Change cluster configuration

Sometimes there might be a need to move a YugabyteDB universe deployed on a set of nodes to a completely different set of nodes in an online manner. Some scenarios that require such a cluster change are:

  • changing the instance or machine type.
  • updating the instance images on a regular basis (for example, AMI rehydration in AWS).
  • moving to a different set of zones, regions, or data centers.

This page provides the steps needed to perform such a data move in an online manner from the initial setup to the final setup as described below. This tutorial assumes that you are familiar with the YugabyteDB process architecture.

Example scenario

Initial configuration

We will assume the following about the initial setup of the universe:

  • Universe has six nodes: node1, node2, node3, node4, node5 and node6, each representing the IP address of a machine/VM.
  • Replication factor (RF) for this universe is three.
  • Nodes node1, node2 and node3 are the three master nodes.
  • All six nodes run tservers.

Desired configuration

We will transform the universe into the following final setup:

  • The universe will have six different nodes: node7, node8, node9, node10, node11 and node12.
  • Replication factor (RF) is still three.
  • Nodes node7, node8, node9 will be the three master nodes.
  • All six nodes run YB-TServers.
  • The original six nodes node1, node2, node3, node4, node5 and node6 will no longer be part of this universe.

Prerequisites

Ensure universe is in healthy state

This is to ensure that we do not inadvertently cause any further under replication on top of ongoing failures.

┄┄┄┄┄┄

# [Stated task 1]
Output the entries in the block of data below as a numbered list, skipping any blank lines. Leave the pictures out of your answer.

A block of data
┄┄┄┄┄┄

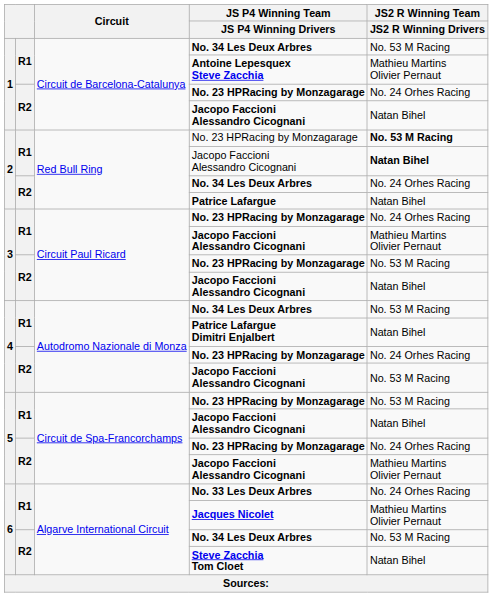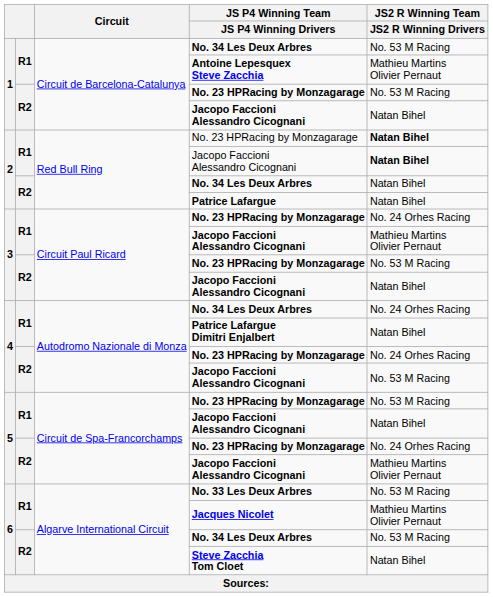1 / No. 23 HPRacing by Monzagarage | JS2 R Winning Team / JS2 R Winning Drivers: No. 24 Orhes Racing -> No. 53 M Racing
2 / No. 23 HPRacing by Monzagarage | JS2 R Winning Team / JS2 R Winning Drivers: No. 53 M Racing -> Natan Bihel
2 / No. 34 Les Deux Arbres | JS2 R Winning Team / JS2 R Winning Drivers: No. 24 Orhes Racing -> Natan Bihel
4 / No. 34 Les Deux Arbres | JS2 R Winning Team / JS2 R Winning Drivers: No. 53 M Racing -> No. 24 Orhes Racing
No. 33 Les Deux Arbres | JS2 R Winning Team / JS2 R Winning Drivers: No. 24 Orhes Racing -> No. 53 M Racing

┄┄┄┄┄┄

# [Stated task 2]
Echo the whole cluster configuration guide word for word.

# [Exercise output 1]
1. 1 / No. 23 HPRacing by Monzagarage | JS2 R Winning Team / JS2 R Winning Drivers: No. 24 Orhes Racing -> No. 53 M Racing
2. 2 / No. 23 HPRacing by Monzagarage | JS2 R Winning Team / JS2 R Winning Drivers: No. 53 M Racing -> Natan Bihel
3. 2 / No. 34 Les Deux Arbres | JS2 R Winning Team / JS2 R Winning Drivers: No. 24 Orhes Racing -> Natan Bihel
4. 4 / No. 34 Les Deux Arbres | JS2 R Winning Team / JS2 R Winning Drivers: No. 53 M Racing -> No. 24 Orhes Racing
5. No. 33 Les Deux Arbres | JS2 R Winning Team / JS2 R Winning Drivers: No. 24 Orhes Racing -> No. 53 M Racing

# [Exercise output 2]
Change cluster configuration

Sometimes there might be a need to move a YugabyteDB universe deployed on a set of nodes to a completely different set of nodes in an online manner. Some scenarios that require such a cluster change are:

  • changing the instance or machine type.
  • updating the instance images on a regular basis (for example, AMI rehydration in AWS).
  • moving to a different set of zones, regions, or data centers.

This page provides the steps needed to perform such a data move in an online manner from the initial setup to the final setup as described below. This tutorial assumes that you are familiar with the YugabyteDB process architecture.

Example scenario

Initial configuration

We will assume the following about the initial setup of the universe:

  • Universe has six nodes: node1, node2, node3, node4, node5 and node6, each representing the IP address of a machine/VM.
  • Replication factor (RF) for this universe is three.
  • Nodes node1, node2 and node3 are the three master nodes.
  • All six nodes run tservers.

Desired configuration

We will transform the universe into the following final setup:

  • The universe will have six different nodes: node7, node8, node9, node10, node11 and node12.
  • Replication factor (RF) is still three.
  • Nodes node7, node8, node9 will be the three master nodes.
  • All six nodes run YB-TServers.
  • The original six nodes node1, node2, node3, node4, node5 and node6 will no longer be part of this universe.

Prerequisites

Ensure universe is in healthy state

This is to ensure that we do not inadvertently cause any further under replication on top of ongoing failures.